:: Exercise goal ::
Please start at the first line of the records beneath and quote each line exactly, ending with the line containing "1420 544 2.12".

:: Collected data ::
══════════

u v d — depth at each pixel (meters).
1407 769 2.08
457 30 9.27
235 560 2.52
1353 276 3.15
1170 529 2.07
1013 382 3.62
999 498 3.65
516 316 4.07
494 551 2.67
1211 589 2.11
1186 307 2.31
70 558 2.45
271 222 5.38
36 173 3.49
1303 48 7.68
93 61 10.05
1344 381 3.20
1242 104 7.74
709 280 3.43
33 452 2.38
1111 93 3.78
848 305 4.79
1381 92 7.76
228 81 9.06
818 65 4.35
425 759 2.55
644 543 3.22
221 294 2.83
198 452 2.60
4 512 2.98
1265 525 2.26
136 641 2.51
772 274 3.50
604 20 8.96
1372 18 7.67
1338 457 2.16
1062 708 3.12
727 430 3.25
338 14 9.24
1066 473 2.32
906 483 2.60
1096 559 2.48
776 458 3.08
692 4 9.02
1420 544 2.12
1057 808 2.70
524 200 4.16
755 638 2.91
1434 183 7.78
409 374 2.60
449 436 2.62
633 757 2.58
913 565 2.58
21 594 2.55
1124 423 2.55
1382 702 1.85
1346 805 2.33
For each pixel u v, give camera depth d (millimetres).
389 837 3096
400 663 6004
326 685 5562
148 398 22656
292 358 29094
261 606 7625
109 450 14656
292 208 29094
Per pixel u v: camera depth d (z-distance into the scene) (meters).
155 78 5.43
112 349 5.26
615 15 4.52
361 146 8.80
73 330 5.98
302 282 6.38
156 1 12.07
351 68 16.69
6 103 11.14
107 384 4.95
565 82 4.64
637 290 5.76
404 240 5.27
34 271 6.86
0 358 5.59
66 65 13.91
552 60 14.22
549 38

══════════

:: Result for this exercise ::
u v d — depth at each pixel (meters).
1407 769 2.08
457 30 9.27
235 560 2.52
1353 276 3.15
1170 529 2.07
1013 382 3.62
999 498 3.65
516 316 4.07
494 551 2.67
1211 589 2.11
1186 307 2.31
70 558 2.45
271 222 5.38
36 173 3.49
1303 48 7.68
93 61 10.05
1344 381 3.20
1242 104 7.74
709 280 3.43
33 452 2.38
1111 93 3.78
848 305 4.79
1381 92 7.76
228 81 9.06
818 65 4.35
425 759 2.55
644 543 3.22
221 294 2.83
198 452 2.60
4 512 2.98
1265 525 2.26
136 641 2.51
772 274 3.50
604 20 8.96
1372 18 7.67
1338 457 2.16
1062 708 3.12
727 430 3.25
338 14 9.24
1066 473 2.32
906 483 2.60
1096 559 2.48
776 458 3.08
692 4 9.02
1420 544 2.12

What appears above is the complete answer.